Nazad
Organisation de la résistance Visions d’après-guerre

Unifier la résistance française

Dans la plupart des pays où la population s’est soulevée pour résister au nazisme et au fascisme, il n’y a pas eu au départ de mouvement de résistance unifié, mais plusieurs groupes, souvent rivalisant. La résistance est souvent née spontanément, plutôt que sous l’impulsion d’une organisation centrale. C’est par exemple le cas en France où, jusqu’en 1943, il n’y a pas eu une Résistance, mais des Résistances (au pluriel).
Depuis juin 1940, la France est divisée entre un nord-ouest occupé par les Allemands et un sud-est non occupé, ce qui entrave la communication et la formation de mouvements de résistance unifiés. A cela s’ajoute la résistance en exil de Charles de Gaulle, qui avait proclamé la « France libre » depuis Londres en juin 1940.

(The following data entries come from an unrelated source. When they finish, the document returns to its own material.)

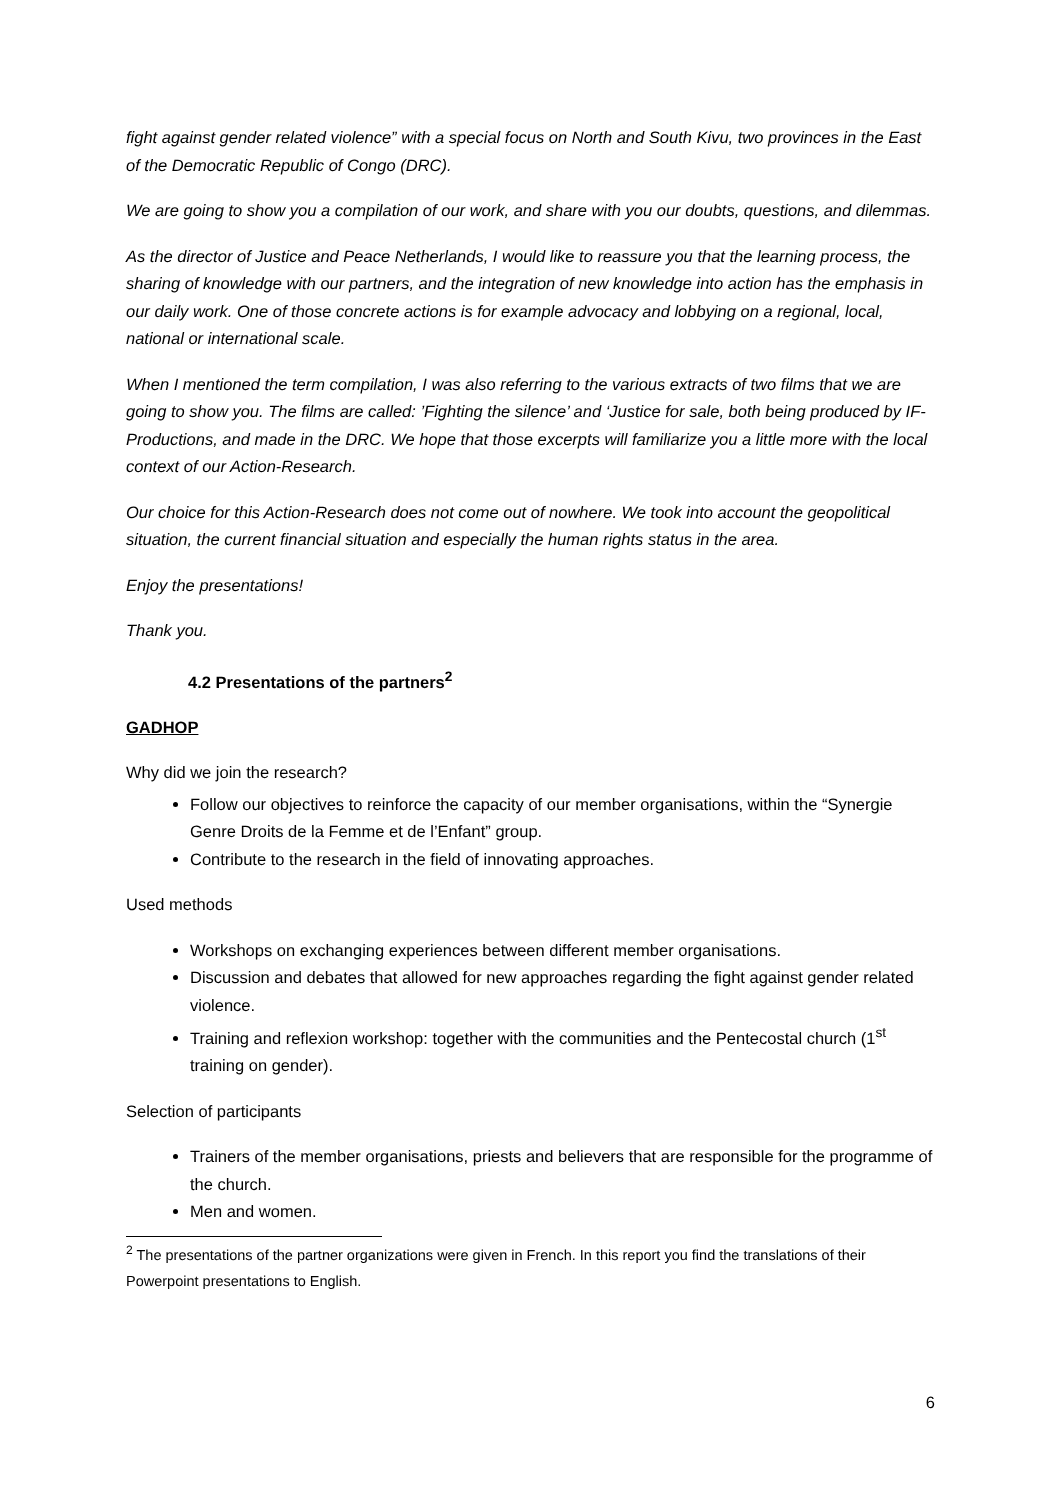fight against gender related violence” with a special focus on North and South Kivu, two provinces in the East of the Democratic Republic of Congo (DRC).
We are going to show you a compilation of our work, and share with you our doubts, questions, and dilemmas.
As the director of Justice and Peace Netherlands, I would like to reassure you that the learning process, the sharing of knowledge with our partners, and the integration of new knowledge into action has the emphasis in our daily work. One of those concrete actions is for example advocacy and lobbying on a regional, local, national or international scale.
When I mentioned the term compilation, I was also referring to the various extracts of two films that we are going to show you. The films are called: ’Fighting the silence’ and ‘Justice for sale, both being produced by IF-Productions, and made in the DRC. We hope that those excerpts will familiarize you a little more with the local context of our Action-Research.
Our choice for this Action-Research does not come out of nowhere. We took into account the geopolitical situation, the current financial situation and especially the human rights status in the area.
Enjoy the presentations!
Thank you.
4.2 Presentations of the partners<sup>2</sup>
GADHOP
Why did we join the research?
Follow our objectives to reinforce the capacity of our member organisations, within the “Synergie Genre Droits de la Femme et de l’Enfant” group.
Contribute to the research in the field of innovating approaches.
Used methods
Workshops on exchanging experiences between different member organisations.
Discussion and debates that allowed for new approaches regarding the fight against gender related violence.
Training and reflexion workshop: together with the communities and the Pentecostal church (1<sup>st</sup> training on gender).
Selection of participants
Trainers of the member organisations, priests and believers that are responsible for the programme of the church.
Men and women.
<sup>2</sup> The presentations of the partner organizations were given in French. In this report you find the translations of their Powerpoint presentations to English.
6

En France, des mouvements de résistance se sont progressivement constitués à partir de 1941, qui publient des journaux clandestins, rassemblent des informations et mettent en place des unités paramilitaires. Deux traits les caractérisent : D’une part, la plupart d’entre eux se sont constitués indépendamment des anciens partis politiques de la « Troisième République » française et s’opposent explicitement à ces partis, qu’ils rendent responsables de la défaite de la France en 1940. Deuxièmement, ils n’ont au départ aucun lien avec de Gaulle et souhaitent se développer indépendamment de lui.
Cependant, pour de Gaulle, réunir ces groupes de résistance sous son autorité était crucial pour se présenter comme le représentant légitime de la France auprès des alliés anglo-américains. Deux hommes se profilent comme personnages clés dans le processus d’unification de la résistance: Pierre Brossolette et Jean Moulin. Les deux ont rendu visite à de Gaulle à Londres et ont reçu son mandat pour unifier la résistance – Moulin pour la zone sud, Brossolette pour la zone nord. Tous deux font preuve d’une grande habileté dans leur approche et négocient efficacement avec les chefs des principaux mouvements de résistance, très soucieux de leur indépendance.
Cependant, Brossolette et Moulin ont des visions différentes de la résistance unifiée et de la France d’après-guerre. Brossolette estime que les anciens partis politiques ne doivent pas faire partie de la résistance unifiée et plaide pour une nouvelle France qui rassemble toutes les « familles spirituelles » du pays. Moulin, quant à lui, considère l’inclusion des partis comme essentielle, sachant que les Alliés les reconnaissent comme des forces politiques légitimes et que leur soutien est nécessaire pour que de Gaulle obtienne l’aval des Alliés. C’est la stratégie de Moulin qui l’emporte : Le Conseil national de la Résistance, qui se réunit pour la première fois le 27 mai 1943, comprend non seulement les différents mouvements de résistance mais aussi les représentants de six partis.
Les deux protagonistes de l’unification ont payé de leur vie leur engagement: Ils sont victimes de trahison et arrêtés par les forces d’occupation. Moulin est torturé à mort par la Gestapo, tandis que Brossolette se jete par la fenêtre avant que ses tortionnaires ne commencent leur interrogatoire.